With that in mind, New York Times Food Editor Sam Sifton, who emceed the event, reminded the audience: “The fuel of New York philanthropy is alcohol!” before turning the podium over to Worsdale for the auction.

Once fundraising chores were complete, it was time to honor the author and co-author of 18 books, more than a dozen documentary scripts and former editor of American Heritage magazine.

“My work with Geoffrey Ward has been the most significant collaboration of my professional life,” famed documentary filmmaker Ken Burns said by way of introduction. “To know him is to know me.”

Accepting the engraved Tiffany crystal, Ward spoke eloquently of how sites such as Green-Wood have the power to bring visitors closer to the past: “It’s important to get historians to understand the importance of this place,” he told the audience.

#### [INFORMATION PROVIDED]
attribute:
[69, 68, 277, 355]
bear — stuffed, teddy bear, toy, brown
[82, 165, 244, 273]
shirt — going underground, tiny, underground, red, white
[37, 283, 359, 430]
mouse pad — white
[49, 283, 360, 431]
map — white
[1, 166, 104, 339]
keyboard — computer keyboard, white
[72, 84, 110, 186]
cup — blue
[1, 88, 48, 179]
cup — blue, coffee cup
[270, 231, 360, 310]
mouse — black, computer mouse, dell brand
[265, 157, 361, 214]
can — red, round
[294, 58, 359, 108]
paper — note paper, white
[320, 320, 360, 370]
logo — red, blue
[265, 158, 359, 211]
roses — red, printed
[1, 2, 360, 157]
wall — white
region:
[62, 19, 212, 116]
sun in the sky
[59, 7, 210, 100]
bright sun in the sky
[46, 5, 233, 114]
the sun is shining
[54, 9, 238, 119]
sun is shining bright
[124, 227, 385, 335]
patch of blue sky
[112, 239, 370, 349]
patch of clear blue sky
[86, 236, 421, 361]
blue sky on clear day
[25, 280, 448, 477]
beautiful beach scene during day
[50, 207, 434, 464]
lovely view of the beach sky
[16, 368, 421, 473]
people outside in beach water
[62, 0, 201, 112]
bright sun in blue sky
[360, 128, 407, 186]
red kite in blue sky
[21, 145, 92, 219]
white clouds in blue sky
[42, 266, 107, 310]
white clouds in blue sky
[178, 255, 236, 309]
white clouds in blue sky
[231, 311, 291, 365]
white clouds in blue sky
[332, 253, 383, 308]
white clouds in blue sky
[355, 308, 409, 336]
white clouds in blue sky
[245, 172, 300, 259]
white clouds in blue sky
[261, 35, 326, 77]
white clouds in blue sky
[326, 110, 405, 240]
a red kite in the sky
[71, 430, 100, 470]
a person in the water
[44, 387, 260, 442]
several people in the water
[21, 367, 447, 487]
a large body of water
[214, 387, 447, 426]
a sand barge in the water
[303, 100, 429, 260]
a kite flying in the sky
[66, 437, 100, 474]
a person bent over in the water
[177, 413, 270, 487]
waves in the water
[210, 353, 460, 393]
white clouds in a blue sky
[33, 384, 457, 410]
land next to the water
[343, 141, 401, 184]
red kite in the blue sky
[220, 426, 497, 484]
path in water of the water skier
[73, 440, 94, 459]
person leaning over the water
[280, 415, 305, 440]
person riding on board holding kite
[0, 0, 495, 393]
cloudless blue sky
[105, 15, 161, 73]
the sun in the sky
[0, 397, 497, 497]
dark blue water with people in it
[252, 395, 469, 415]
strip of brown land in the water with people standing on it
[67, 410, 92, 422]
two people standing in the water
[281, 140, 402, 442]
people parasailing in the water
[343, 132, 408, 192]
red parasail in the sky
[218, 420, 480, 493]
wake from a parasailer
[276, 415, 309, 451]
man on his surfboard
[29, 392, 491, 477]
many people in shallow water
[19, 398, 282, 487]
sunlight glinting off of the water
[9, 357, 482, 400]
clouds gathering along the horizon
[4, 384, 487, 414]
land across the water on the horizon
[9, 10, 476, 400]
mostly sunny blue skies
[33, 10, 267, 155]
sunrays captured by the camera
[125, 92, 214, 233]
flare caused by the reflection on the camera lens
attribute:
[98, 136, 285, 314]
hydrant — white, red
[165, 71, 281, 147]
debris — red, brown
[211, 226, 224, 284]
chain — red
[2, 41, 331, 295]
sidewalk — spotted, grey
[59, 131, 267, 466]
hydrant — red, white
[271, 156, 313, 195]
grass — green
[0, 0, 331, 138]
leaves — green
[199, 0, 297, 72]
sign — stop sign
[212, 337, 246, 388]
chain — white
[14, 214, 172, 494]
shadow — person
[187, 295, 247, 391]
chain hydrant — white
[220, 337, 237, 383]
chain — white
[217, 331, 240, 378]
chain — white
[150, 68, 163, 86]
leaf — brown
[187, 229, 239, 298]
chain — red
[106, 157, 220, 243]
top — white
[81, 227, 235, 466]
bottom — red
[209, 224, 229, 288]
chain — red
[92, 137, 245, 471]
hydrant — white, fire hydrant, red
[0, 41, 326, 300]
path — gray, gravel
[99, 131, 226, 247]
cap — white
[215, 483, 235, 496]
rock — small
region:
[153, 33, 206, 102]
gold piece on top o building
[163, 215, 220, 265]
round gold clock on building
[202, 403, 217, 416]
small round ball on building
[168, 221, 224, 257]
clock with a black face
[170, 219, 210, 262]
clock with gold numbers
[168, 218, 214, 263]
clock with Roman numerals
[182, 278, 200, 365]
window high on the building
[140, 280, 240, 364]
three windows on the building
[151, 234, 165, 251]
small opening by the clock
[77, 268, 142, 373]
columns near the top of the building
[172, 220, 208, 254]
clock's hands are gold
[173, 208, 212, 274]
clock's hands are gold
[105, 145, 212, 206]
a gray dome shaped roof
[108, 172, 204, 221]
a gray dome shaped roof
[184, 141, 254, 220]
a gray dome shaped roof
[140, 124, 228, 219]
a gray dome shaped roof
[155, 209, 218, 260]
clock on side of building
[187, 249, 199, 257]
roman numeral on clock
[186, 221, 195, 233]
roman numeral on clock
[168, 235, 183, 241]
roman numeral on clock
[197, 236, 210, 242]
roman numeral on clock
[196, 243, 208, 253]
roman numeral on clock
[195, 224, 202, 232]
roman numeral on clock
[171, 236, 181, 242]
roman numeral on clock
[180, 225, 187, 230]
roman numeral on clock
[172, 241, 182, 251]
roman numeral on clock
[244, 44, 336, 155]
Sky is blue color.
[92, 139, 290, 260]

#### [EXERCISE DIRECTIONS]
Please reproduce the passage about the evening honoring Geoffrey Ward in full, word for word. The entries have nothing to do with this.

#### [TASK RESULT]
With that in mind, New York Times Food Editor Sam Sifton, who emceed the event, reminded the audience: “The fuel of New York philanthropy is alcohol!” before turning the podium over to Worsdale for the auction.

Once fundraising chores were complete, it was time to honor the author and co-author of 18 books, more than a dozen documentary scripts and former editor of American Heritage magazine.

“My work with Geoffrey Ward has been the most significant collaboration of my professional life,” famed documentary filmmaker Ken Burns said by way of introduction. “To know him is to know me.”

Accepting the engraved Tiffany crystal, Ward spoke eloquently of how sites such as Green-Wood have the power to bring visitors closer to the past: “It’s important to get historians to understand the importance of this place,” he told the audience.